Records from a collection
________________________________________

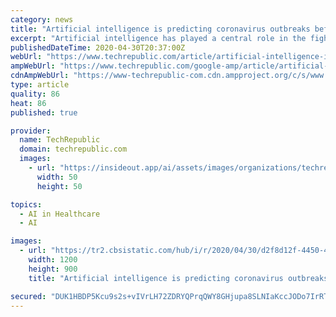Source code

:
 ```yaml
---
category: news
title: "Artificial intelligence is predicting coronavirus outbreaks before they start"
excerpt: "Artificial intelligence has played a central role in the fight against the coronavirus. Cotiviti has leveraged AI to predict COVID-19 hot spots around the country before an outbreak happens."
publishedDateTime: 2020-04-30T20:37:00Z
webUrl: "https://www.techrepublic.com/article/artificial-intelligence-is-predicting-coronavirus-outbreaks-before-they-start/"
ampWebUrl: "https://www.techrepublic.com/google-amp/article/artificial-intelligence-is-predicting-coronavirus-outbreaks-before-they-start/"
cdnAmpWebUrl: "https://www-techrepublic-com.cdn.ampproject.org/c/s/www.techrepublic.com/google-amp/article/artificial-intelligence-is-predicting-coronavirus-outbreaks-before-they-start/"
type: article
quality: 86
heat: 86
published: true

provider:
  name: TechRepublic
  domain: techrepublic.com
  images:
    - url: "https://insideout.app/ai/assets/images/organizations/techrepublic.com-50x50.jpg"
      width: 50
      height: 50

topics:
  - AI in Healthcare
  - AI

images:
  - url: "https://tr2.cbsistatic.com/hub/i/r/2020/04/30/d2f8d12f-4450-4116-9314-69456e6590db/resize/1200x/fa08a88403e1014c24117dc937698d68/map-2.jpg"
    width: 1200
    height: 900
    title: "Artificial intelligence is predicting coronavirus outbreaks before they start"

secured: "DUK1HBDP5Kcu9s2s+vIVrLH72ZDRYQPrqQWY8GHjupa8SLNIaKccJODo7IrRTfaWPrbZcooy0NL97fWO+M+FZk76VGc8C7n5bwqzWsoc8WooiktkRXLVpE1CVyVi6RCOgBEJjpdc1t0ZYWVFI3ODebSUCoegLFSYW6F5LE+8wz3xnrBQwmPqOH6JVwMyIa8EEZaf4rP9GUYdmlTlu1xvAMYxKeyeVJfl6uAO5HZSKOny1X924iFAOFmjzPHDD2P3hzHlGuzoXYIile8+OYgvppqwG23Nse5+D3pqKZOn3YYo5PFMGPstdouI38WwlQ3gnDTGbsf6uin1EUSoSLeY3O+8tOQAjUazzlIZQlmGYCIXnsPirLvDqxNBs/AhxgBxg9TrvavRhonuYz7pVXo23SFTXJNz81EVEwik/LDcjGiQolm0NVXzsiQZxWZ4uvQkdqjclWQ40my1hkpxlUWDuCdziOtz52dNpBZtSblXmis=;vHEG/H86VhYdLhmyua8rqA=="
---
```



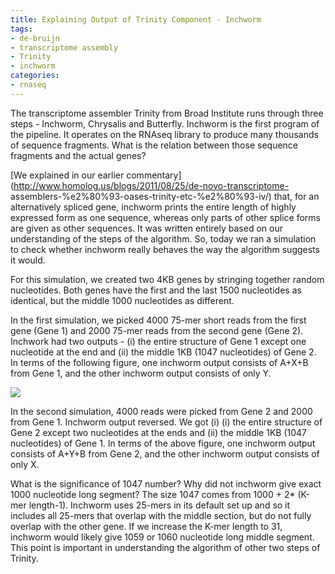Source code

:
 ```yaml
---
title: Explaining Output of Trinity Component - Inchworm
tags:
- de-bruijn
- transcriptome assembly
- Trinity
- inchworm
categories:
- rnaseq
---
```

The transcriptome assembler Trinity from Broad Institute runs through three
steps - Inchworm, Chrysalis and Butterfly. Inchworm is the first program of
the pipeline. It operates on the RNAseq library to produce many thousands of
sequence fragments. What is the relation between those sequence fragments and
the actual genes?
<!--more-->

[We explained in our earlier
commentary](http://www.homolog.us/blogs/2011/08/25/de-novo-transcriptome-
assemblers-%e2%80%93-oases-trinity-etc-%e2%80%93-iv/) that, for an
alternatively spliced gene, inchworm prints the entire length of highly
expressed form as one sequence, whereas only parts of other splice forms are
given as other sequences. It was written entirely based on our understanding
of the steps of the algorithm. So, today we ran a simulation to check whether
inchworm really behaves the way the algorithm suggests it would.

For this simulation, we created two 4KB genes by stringing together random
nucleotides. Both genes have the first and the last 1500 nucleotides as
identical, but the middle 1000 nucleotides as different.

In the first simulation, we picked 4000 75-mer short reads from the first gene
(Gene 1) and 2000 75-mer reads from the second gene (Gene 2). Inchwork had two
outputs - (i) the entire structure of Gene 1 except one nucleotide at the end
and (ii) the middle 1KB (1047 nucleotides) of Gene 2. In terms of the
following figure, one inchworm output consists of A+X+B from Gene 1, and the
other inchworm output consists of only Y.

![](http://www.homolog.us/blogs/wp-content/uploads/2011/10/t1-300x106.png)

In the second simulation, 4000 reads were picked from Gene 2 and 2000 from
Gene 1. Inchworm output reversed. We got (i) (i) the entire structure of Gene
2 except two nucleotides at the ends and (ii) the middle 1KB (1047
nucleotides) of Gene 1. In terms of the above figure, one inchworm output
consists of A+Y+B from Gene 2, and the other inchworm output consists of only
X.

What is the significance of 1047 number? Why did not inchworm give exact 1000
nucleotide long segment? The size 1047 comes from 1000 + 2* (K-mer length-1).
Inchworm uses 25-mers in its default set up and so it includes all 25-mers
that overlap with the middle section, but do not fully overlap with the other
gene. If we increase the K-mer length to 31, inchworm would likely give 1059
or 1060 nucleotide long middle segment. This point is important in
understanding the algorithm of other two steps of Trinity.

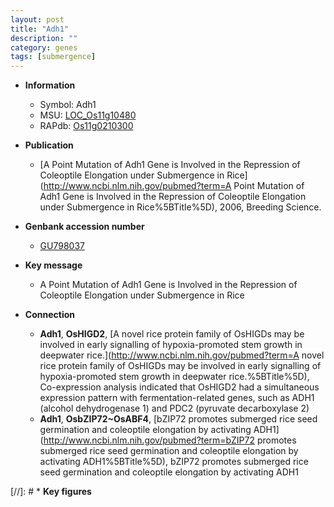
 ```yaml
---
layout: post
title: "Adh1"
description: ""
category: genes
tags: [submergence]
---
```


* **Information**  
    + Symbol: Adh1  
    + MSU: [LOC_Os11g10480](http://rice.uga.edu/cgi-bin/ORF_infopage.cgi?orf=LOC_Os11g10480)  
    + RAPdb: [Os11g0210300](https://rapdb.dna.affrc.go.jp/locus/?name=Os11g0210300)  

* **Publication**  
    + [A Point Mutation of Adh1 Gene is Involved in the Repression of Coleoptile Elongation under Submergence in Rice](http://www.ncbi.nlm.nih.gov/pubmed?term=A Point Mutation of Adh1 Gene is Involved in the Repression of Coleoptile Elongation under Submergence in Rice%5BTitle%5D), 2006, Breeding Science.

* **Genbank accession number**  
    + [GU798037](http://www.ncbi.nlm.nih.gov/nuccore/GU798037)

* **Key message**  
    + A Point Mutation of Adh1 Gene is Involved in the Repression of Coleoptile Elongation under Submergence in Rice

* **Connection**  
    + __Adh1__, __OsHIGD2__, [A novel rice protein family of OsHIGDs may be involved in early signalling of hypoxia-promoted stem growth in deepwater rice.](http://www.ncbi.nlm.nih.gov/pubmed?term=A novel rice protein family of OsHIGDs may be involved in early signalling of hypoxia-promoted stem growth in deepwater rice.%5BTitle%5D), Co-expression analysis indicated that OsHIGD2 had a simultaneous expression pattern with fermentation-related genes, such as ADH1 (alcohol dehydrogenase 1) and PDC2 (pyruvate decarboxylase 2)
    + __Adh1__, __OsbZIP72~OsABF4__, [bZIP72 promotes submerged rice seed germination and coleoptile elongation by activating ADH1](http://www.ncbi.nlm.nih.gov/pubmed?term=bZIP72 promotes submerged rice seed germination and coleoptile elongation by activating ADH1%5BTitle%5D), bZIP72 promotes submerged rice seed germination and coleoptile elongation by activating ADH1

[//]: # * **Key figures**  


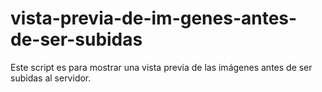 vista-previa-de-im-genes-antes-de-ser-subidas
=============================================

Este script es para mostrar una vista previa de las imágenes antes de ser subidas al servidor. 
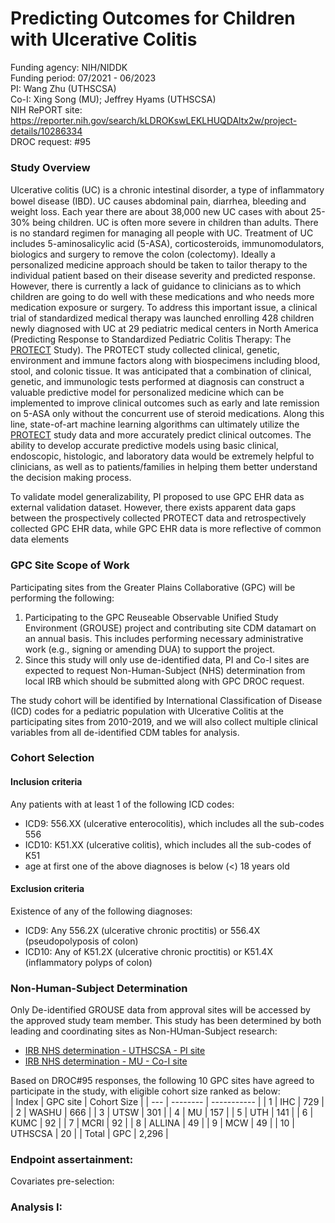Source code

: # Predicting Outcomes for Children with Ulcerative Colitis

Funding agency: NIH/NIDDK <br/>
Funding period: 07/2021 - 06/2023 <br/>
PI: Wang Zhu (UTHSCSA) <br/>
Co-I: Xing Song (MU); Jeffrey Hyams (UTHSCSA) <br/>
NIH RePORT site: https://reporter.nih.gov/search/kLDROKswLEKLHUQDAltx2w/project-details/10286334  <br/>
DROC request: #95 <br/>

### Study Overview
Ulcerative colitis (UC) is a chronic intestinal disorder, a type of inﬂammatory bowel disease (IBD). UC causes abdominal pain, diarrhea, bleeding and weight loss. Each year there are about 38,000 new UC cases with about 25-30% being children. UC is often more severe in children than adults. There is no standard regimen for managing all people with UC. Treatment of UC includes 5-aminosalicylic acid (5-ASA), corticosteroids, immunomodulators, biologics and surgery to remove the colon (colectomy). Ideally a personalized medicine approach should be taken to tailor therapy to the individual patient based on their disease severity and predicted response. However, there is currently a lack of guidance to clinicians as to which children are going to do well with these medications and who needs more medication exposure or surgery. To address this important issue, a clinical trial of standardized medical therapy was launched enrolling 428 children newly diagnosed with UC at 29 pediatric medical centers in North America (Predicting Response to Standardized Pediatric Colitis Therapy: The [PROTECT](https://pubmed.ncbi.nlm.nih.gov/28939374/) Study). The PROTECT study collected clinical, genetic, environment and immune factors along with biospecimens including blood, stool, and colonic tissue. It was anticipated that a combination of clinical, genetic, and immunologic tests performed at diagnosis can construct a valuable predictive model for personalized medicine which can be implemented to improve clinical outcomes such as early and late remission on 5-ASA only without the concurrent use of steroid medications. Along this line, state-of-art machine learning algorithms can ultimately utilize the [PROTECT](https://pubmed.ncbi.nlm.nih.gov/28939374/) study data and more accurately predict clinical outcomes. The ability to develop accurate predictive models using basic clinical, endoscopic, histologic, and laboratory data would be extremely helpful to clinicians, as well as to patients/families in helping them better understand the decision making process. 

To validate model generalizability, PI proposed to use GPC EHR data as external validation dataset. However, there exists apparent data gaps between the prospectively collected PROTECT data and retrospectively collected GPC EHR data, while GPC EHR data is more reflective of common data elements 

### GPC Site Scope of Work
Participating sites from the Greater Plains Collaborative (GPC) will be performing the following: 

1.	Participating to the GPC Reuseable Observable Unified Study Environment (GROUSE) project and contributing site CDM datamart on an annual basis. This includes performing necessary administrative work (e.g., signing or amending DUA) to support the project. 
2.	Since this study will only use de-identified data, PI and Co-I sites are expected to request Non-Human-Subject (NHS) determination from local IRB which should be submitted along with GPC DROC request. 

The study cohort will be identified by International Classification of Disease (ICD) codes for a pediatric population with Ulcerative Colitis at the participating sites from 2010-2019, and we will also collect multiple clinical variables from all de-identified CDM tables for analysis. 

### Cohort Selection
#### Inclusion criteria
Any patients with at least 1 of the following ICD codes:
-	ICD9: 556.XX (ulcerative enterocolitis), which includes all the sub-codes 556
-	ICD10: K51.XX (ulcerative colitis), which includes all the sub-codes of K51
-	age at first one of the above diagnoses is below (<) 18 years old

#### Exclusion criteria
Existence of any of the following diagnoses: 
-	ICD9: Any 556.2X (ulcerative chronic proctitis) or 556.4X (pseudopolyposis of colon)
-   ICD10: Any of K51.2X (ulcerative chronic proctitis) or K51.4X (inflammatory polyps of colon)

### Non-Human-Subject Determination
Only De-identified GROUSE data from approval sites will be accessed by the approved study team member. This study has been determined by both leading and coordinating sites as Non-HUman-Subject research: 
- [IRB NHS determination - UTHSCSA - PI site](doc/IRB_UTHSCSA_NHS_apporval.pdf)
- [IRB NHS determination - MU - Co-I site](doc/IRB_MU_NHS_apporval.pdf) 

Based on DROC#95 responses, the following 10 GPC sites have agreed to participate in the study, with eligible cohort size ranked as below:  
| Index | GPC site | Cohort Size |
| --- | -------- | ----------- |
| 1 | IHC | 729 |
| 2 | WASHU | 666 |
| 3 | UTSW | 301 |
| 4 | MU | 157 | 
| 5 | UTH | 141 |
| 6 | KUMC | 92 |
| 7 | MCRI | 92 |
| 8 | ALLINA | 49 | 
| 9 | MCW | 49 |
| 10 | UTHSCSA | 20 |
| Total | GPC | 2,296 |  

### Endpoint assertainment: 
Covariates pre-selection: 

### Analysis I:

________________________________________

**Work instruction:** Every line in the data above that contains the word "proctitis" should be copied.

**Answer to this exercise:**
-	ICD9: Any 556.2X (ulcerative chronic proctitis) or 556.4X (pseudopolyposis of colon)
-   ICD10: Any of K51.2X (ulcerative chronic proctitis) or K51.4X (inflammatory polyps of colon)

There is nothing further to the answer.